• Required work
From the records below, please return each line that holds the word "hand".

Images with pose keypoints:
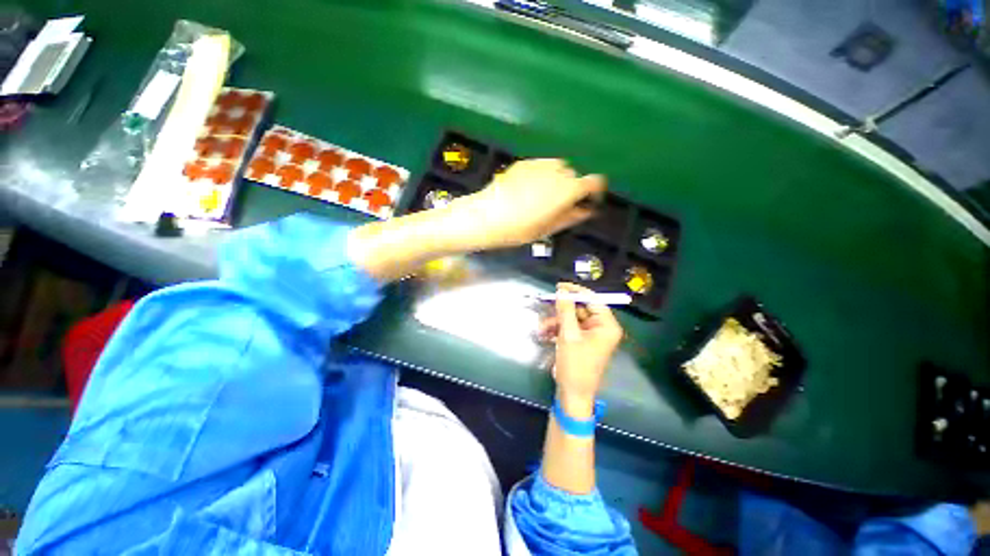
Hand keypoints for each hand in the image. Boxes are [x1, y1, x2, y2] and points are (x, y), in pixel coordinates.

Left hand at [442, 159, 605, 250]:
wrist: (486, 216)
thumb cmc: (519, 229)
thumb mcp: (548, 229)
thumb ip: (571, 217)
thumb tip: (587, 210)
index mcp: (568, 189)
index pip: (595, 182)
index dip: (595, 192)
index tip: (588, 202)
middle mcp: (558, 170)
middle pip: (575, 175)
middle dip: (572, 188)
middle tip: (559, 206)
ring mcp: (539, 164)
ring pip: (558, 168)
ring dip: (557, 180)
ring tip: (543, 197)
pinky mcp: (524, 162)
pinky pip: (542, 166)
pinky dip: (543, 175)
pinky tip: (528, 190)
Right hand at [538, 283, 623, 416]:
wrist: (572, 394)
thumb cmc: (575, 364)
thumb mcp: (568, 335)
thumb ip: (566, 310)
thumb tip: (562, 291)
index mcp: (606, 325)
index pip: (593, 300)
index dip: (575, 291)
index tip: (559, 286)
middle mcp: (601, 328)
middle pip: (580, 309)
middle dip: (561, 311)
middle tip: (546, 306)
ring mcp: (591, 335)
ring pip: (572, 319)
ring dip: (555, 322)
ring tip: (541, 328)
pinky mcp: (582, 342)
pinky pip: (569, 329)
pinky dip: (557, 330)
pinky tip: (544, 334)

• Response to this exercise
Hand keypoints for each hand in the image. Boxes are [x1, y1, x2, y2] and points are (x, y), in pixel coordinates.
Left hand at [442, 159, 605, 250]:
Right hand at [538, 283, 623, 416]:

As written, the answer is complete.